Olivier Beaumont, grand reporter au Parisien, invite quant à lui à la nuance et à ne pas “surdramatiser les tensions. Ça peut arriver que des militants nous houspillent. Mais bon, c’est assez habituel dans les campagnes pour la présidentielle, ça arrive aussi chez d’autres candidats. Ça n’est pas agréable évidemment. Mais il y a aussi des gens gentils et constructifs.”
Reste que sous couvert d’anonymat, de nombreux autres reporters rapportent des scènes pour le moins désagréables. Une phrase des plus agressives a particulièrement marqué un journaliste d’un quotidien national, alpagué en plein meeting par un soutien échauffé : “Si Penelope se tire une balle, ça sera de ta faute.” Il se souvient aussi d’un autre meeting, à Compiègne, où le pôle presse avait été installé au milieu des militants – “A croire que cela avait été fait exprès…”
La théorie du complot bien ancrée chez les fillonistes
Impossible de travailler tranquillement : “Des gens venaient lire derrière notre épaule, et nous engueulaient ! A un moment, dans mon papier, je disais qu’il y avait beaucoup de personnes âgées dans la foule. Et là, j’entends un monsieur me dire ‘Ah non, y a aussi des jeunes !”
Mais au-delà des reproches verbaux, des altercations physiques peuvent aussi survenir, “plein de petits trucs de teignes !” Exemple : une journaliste reporter d’images victime de “petits coups de coude” dans la foule, pour l’empêcher de filmer.

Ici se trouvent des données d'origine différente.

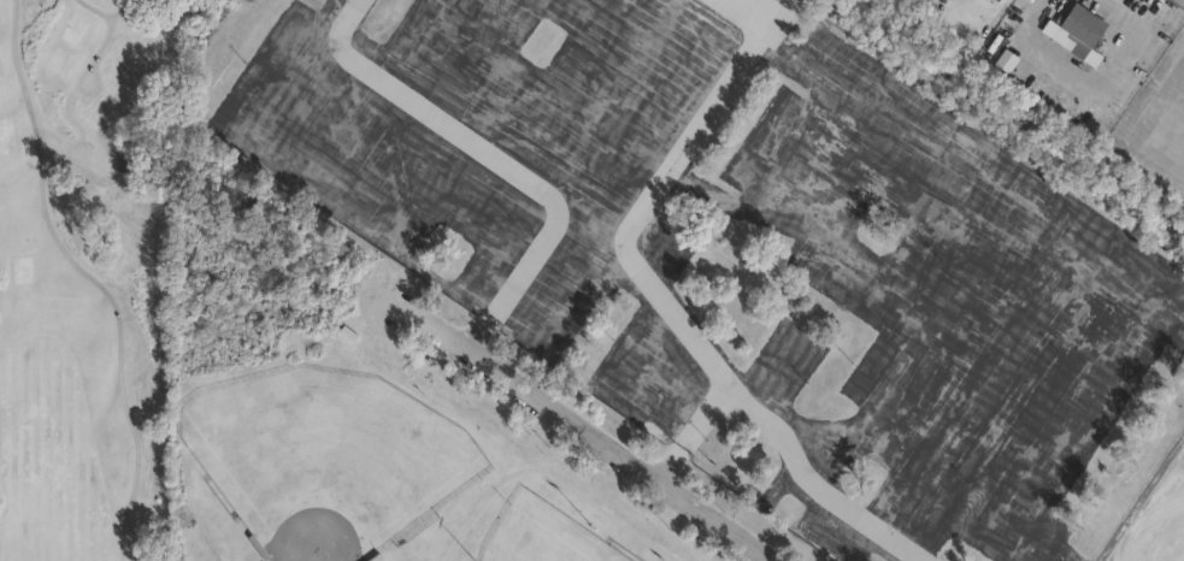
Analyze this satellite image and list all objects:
building: (999, 0)
road: (1130, 11)
road: (976, 15)
building: (1084, 29)
road: (1083, 87)
park: (83, 292)
road: (405, 296)
building: (345, 334)
park: (366, 443)
park: (330, 450)
road: (624, 463)
road: (553, 469)
park: (542, 534)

Un journaliste d’une radio nationale assure avec placidité – parce que n’étant plus surpris de la chose – avoir déjà reçu des “connard” et des doigts d’honneur. Des “regards étranges” ont aussi croisé le sien, quand il n’est pas témoin de réprimandes sur une prétendue substitution des journalistes au pouvoir judiciaire : “Il y en a qui nous disent : ‘Vous vous prenez pour qui, des procureurs ?”
La croyance en la théorie du complot est d’ailleurs bien présente parmi les troupes fillonistes, comme l’a constaté une reporter : “L’histoire du cabinet noir, ils y croient tous. Et quand Fillon parle de ‘lynchage médiatique’ et d’acharnement, ça les galvanise.” Fillon qui, lors d’un meeting, a lui-même appelé ses soutiens, dans un élan lyrique, à “faire monter une clameur qui atteigne les salles de rédaction parisiennes !”

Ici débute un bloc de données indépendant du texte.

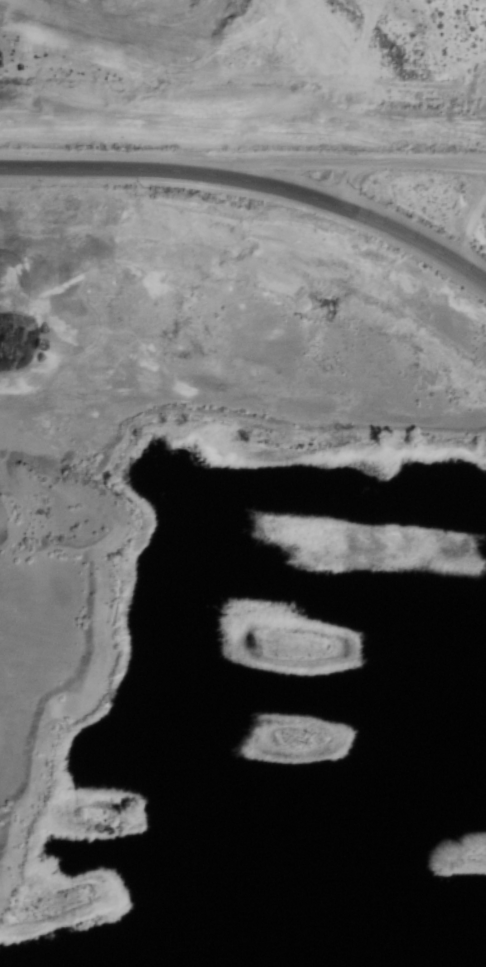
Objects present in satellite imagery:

“Une stratégie de terre brûlée”
Au sein même des médias, “on se pose beaucoup la question de comment réussir à supporter cela”, explique un journaliste d’une chaîne d’info, qui ne compte pas se laisser intimider pour autant : “On essaie de se dire que ce n’est pas contre nous personnellement, mais contre ce que l’on représente. Mais ce n’est pas très agréable.”
Il évoque des insultes récurrentes – “Bien sûr qu’on se fait traiter de collabos ! Bon, c’est dingue de dire ça en vrai, ha ha…” –, des militants qui n’hésitent pas à monter sur les estrades prévues pour les caméras, obligeant l’organisation à intervenir pour les faire descendre, ou encore “des invectives incessantes sur les réseaux sociaux, qui reprennent le vocabulaire de la fachosphère, même de la part de gens probablement d’habitude plus modérés”.
Un autre journaliste n’hésite pas, lui, à parler d’une forme de fanatisme : “François Fillon aurait tué sa mère, ils voteraient quand même pour lui.” Selon lui, il est clair que le candidat est dans “une stratégie de la terre brûlée”, de quoi lui rappeler la campagne d’un certain… Nicolas Sarkozy, en 2012.
Un Nicolas Sarkozy que Fillon critiquait d’ailleurs ardemment à l’époque : “Il lui reprochait exactement cette attitude-là, il disait qu’il ne fallait pas combattre les contre-pouvoirs…” Il semblerait qu’il ait bien changé d’avis : “Je serai élu malgré vous. Et là, on verra…”, aurait-il lâché à plusieurs journalistes. Libre à chacun d’interpréter les points de suspension.